Maybe I should have clarified.  I didnt mean optics when I said they were better.  I meant build quality, reliability, and features-wise.  For example, Sigma is known for having bad quality control and sometimes it takes multiple tries to get a 'good' copy of a lens.  This generally doesnt happen with the 'brand name' lens companies.  Also, the 'brand name' companies have macro lenses with some sort of image stabilization.  Im sure this could come in handy sometimes.  Im not sure about the Tamron line because Ive never owned one before, but I do own the Sigma 105 and have used the Nikon 105.  I believe the Nikon is built better.  The Sigma is no slouch by any means, but I do like the feel of sturdiness seen by the Nikon better.  In these ways, I do believe that the 'name brand' lenses come off to an advantage:
Company reliability
Build Quality
Lens Features (VR/IS)
I should have specified that.  I knew I forgot something.  The Tamron 90mm Macro is known for having some of the best optics around, I will agree with that.  Anyways, just wanted to clear that up.  I didnt mean that third party lenses are inferior optically in any way, sorry about the mix up .

Mark


----------



## NateS (Aug 3, 2010)

Markw said:


> Maybe I should have clarified.  I didnt mean optics when I said they were better.  I meant build quality, reliability, and features-wise.  For example, Sigma is known for having bad quality control and sometimes it takes multiple tries to get a 'good' copy of a lens.  This generally doesnt happen with the 'brand name' lens companies.  Also, the 'brand name' companies have macro lenses with some sort of image stabilization.  Im sure this could come in handy sometimes.  Im not sure about the Tamron line because Ive never owned one before, but I do own the Sigma 105 and have used the Nikon 105.  I believe the Nikon is built better.  The Sigma is no slouch by any means, but I do like the feel of sturdiness seen by the Nikon better.  In these ways, I do believe that the 'name brand' lenses come off to an advantage:
> Company reliability
> Build Quality
> Lens Features (VR/IS)
> ...



I am aware of the quality control issues with Sigma and sometimes even tamron...but this proves my point further.  I have not heard of any quality control issues or sample variations with the Sigma 150mm or any of the 3rd party 180mm macro.  The variations are minimal at most on these unlike some of the other lenses such as a 50mm f1.4 or 17-50/18-50 where sample variation is common.  

I'll agree with you on one thing....build quality is almost always going to be much better with the Canon/Nikon variant over the Tamron/Sigma versions...(though exceptions are present).  In regards to IS....I think this is useless in macro when you approach 1:1...however, we don't always shoot at 1:1 and I can see it being helpful on some butterfly shots (though I personally still MF).  I can see IS being useful, but not 500-600 dollars useful....of course that's my personal opinion and others _will _find it worth that money.

I think the main thing we can agree on is that you can't really buy a _bad_ macro lens (true macro) it just depends on what your budget allows and what features you find most important.


----------



## Markw (Aug 3, 2010)

NateS said:


> I am aware of the quality control issues with Sigma and sometimes even tamron...but this proves my point further.

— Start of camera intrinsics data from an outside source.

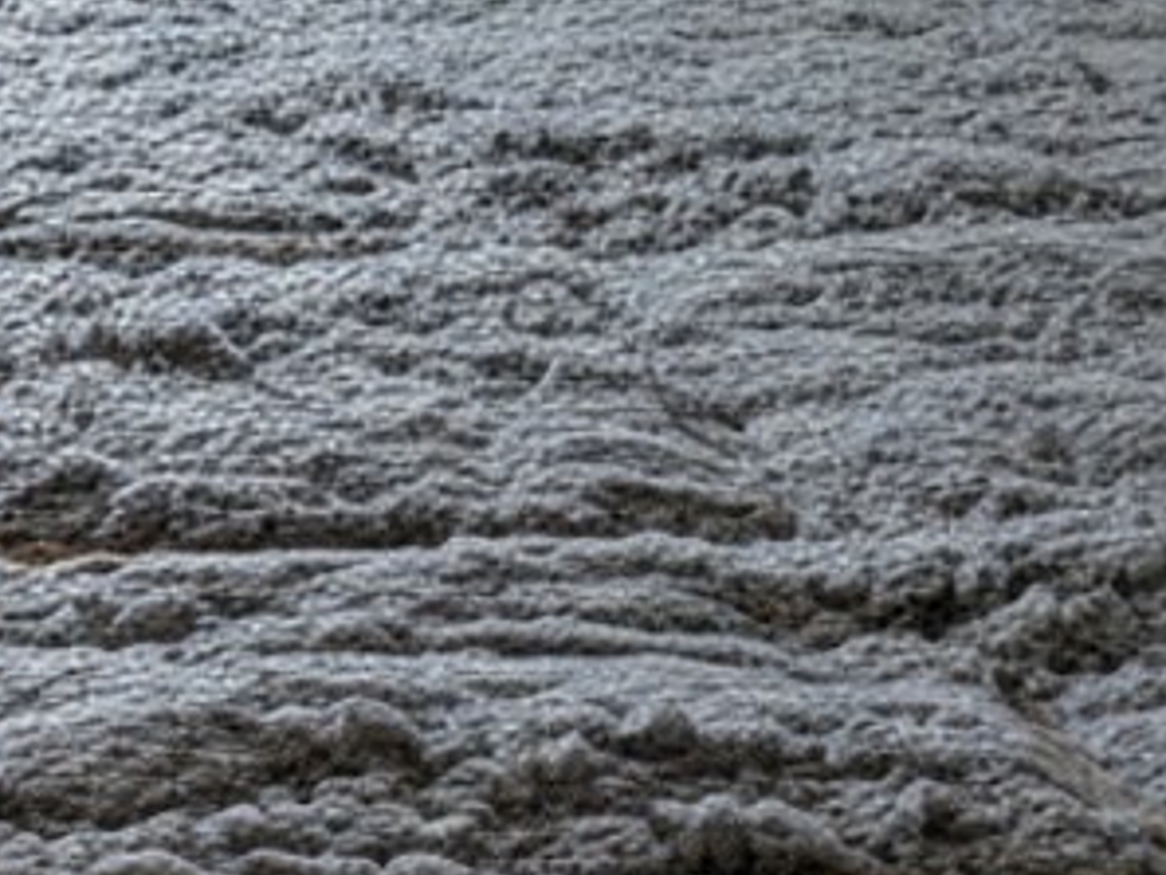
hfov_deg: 16.4
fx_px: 3538
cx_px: -777
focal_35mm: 105
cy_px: 926
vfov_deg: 13.8
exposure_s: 1/847
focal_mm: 5.7
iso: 500
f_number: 1.6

I have not heard of any quality control issues or sample variations with the Sigma 150mm or any of the 3rd party 180mm macro. The variations are minimal at most on these unlike some of the other lenses such as a 50mm f1.4 or 17-50/18-50 where sample variation is common. Agreed, but it's a good thing to note.
> 
> I'll agree with you on one thing....build quality is almost always going to be much better with the Canon/Nikon variant over the Tamron/Sigma versions...(though exceptions are present). In regards to IS....I think this is useless in macro when you approach 1:1 Agreed, again....however, we don't always shoot at 1:1 and I can see it being helpful on some butterfly shots (though I personally still MF I would too, so agreed, again.). I can see IS being useful, but not 500-600 dollars useful _completely_ agree.....of course that's my personal opinion and others _will _find it worth that money.
> 
> I think the main thing we can agree on is that you can't really buy a _bad_ macro lens (true macro) it just depends on what your budget allows and what features you find most important. Agree, but the smaller macros like the Tokina 35mm..or anything under 90mm really..seem truly useless as macro lenses for critters. You just have to get too close for most critters. In this range (150mm+), I agree. It is almost impossible to find a bad macro lens. Anything under (my opinion) 100mm for insect macro photography is just useless, though.


 
Written in red..


----------



## NateS (Aug 3, 2010)

Markw said:


> NateS said:
> 
> 
> > I am aware of the quality control issues with Sigma and sometimes even tamron...but this proves my point further. I have not heard of any quality control issues or sample variations with the Sigma 150mm or any of the 3rd party 180mm macro. The variations are minimal at most on these unlike some of the other lenses such as a 50mm f1.4 or 17-50/18-50 where sample variation is common. Agreed, but it's a good thing to note.
> ...



:thumbup:  Only thing is about the less than 100mm for insects... most of the MPE guys shoot insects with the 65mm and are within 1-4" from their subject.  Granted I have no idea how they manage, but there is a skill set that can do it...(a skillset beyond my own).  I do plan to get a Tamron 90mm solely for insects though so that I can get closer with my tubes and TC with still being able to handhold (I can't handhold 180mm at 2:1 very well  but think I could at 90mm and 2:1).  Can't argue that critter shots are much easier with 150mm+ though.


----------